(What is expected)
Could you copy out every line of text in the listing below, word for word, and leave the pictures out of your answer?

(Excerpted records)
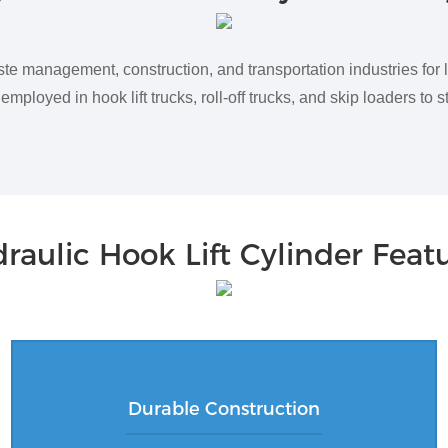
ste management, construction, and transportation industries for 
mployed in hook lift trucks, roll-off trucks, and skip loaders to 
raulic Hook Lift Cylinder Feat
Durable Construction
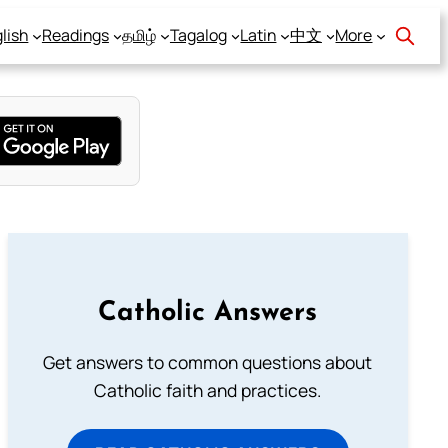
lish
Readings
தமிழ்
Tagalog
Latin
中文
More
Catholic Answers
Get answers to common questions about
Catholic faith and practices.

(Final answer)
ste management, construction, and transportation industries for 
mployed in hook lift trucks, roll-off trucks, and skip loaders to 
raulic Hook Lift Cylinder Feat
Durable Construction
lish
Readings
தமிழ்
Tagalog
Latin
中文
More
Catholic Answers
Get answers to common questions about
Catholic faith and practices.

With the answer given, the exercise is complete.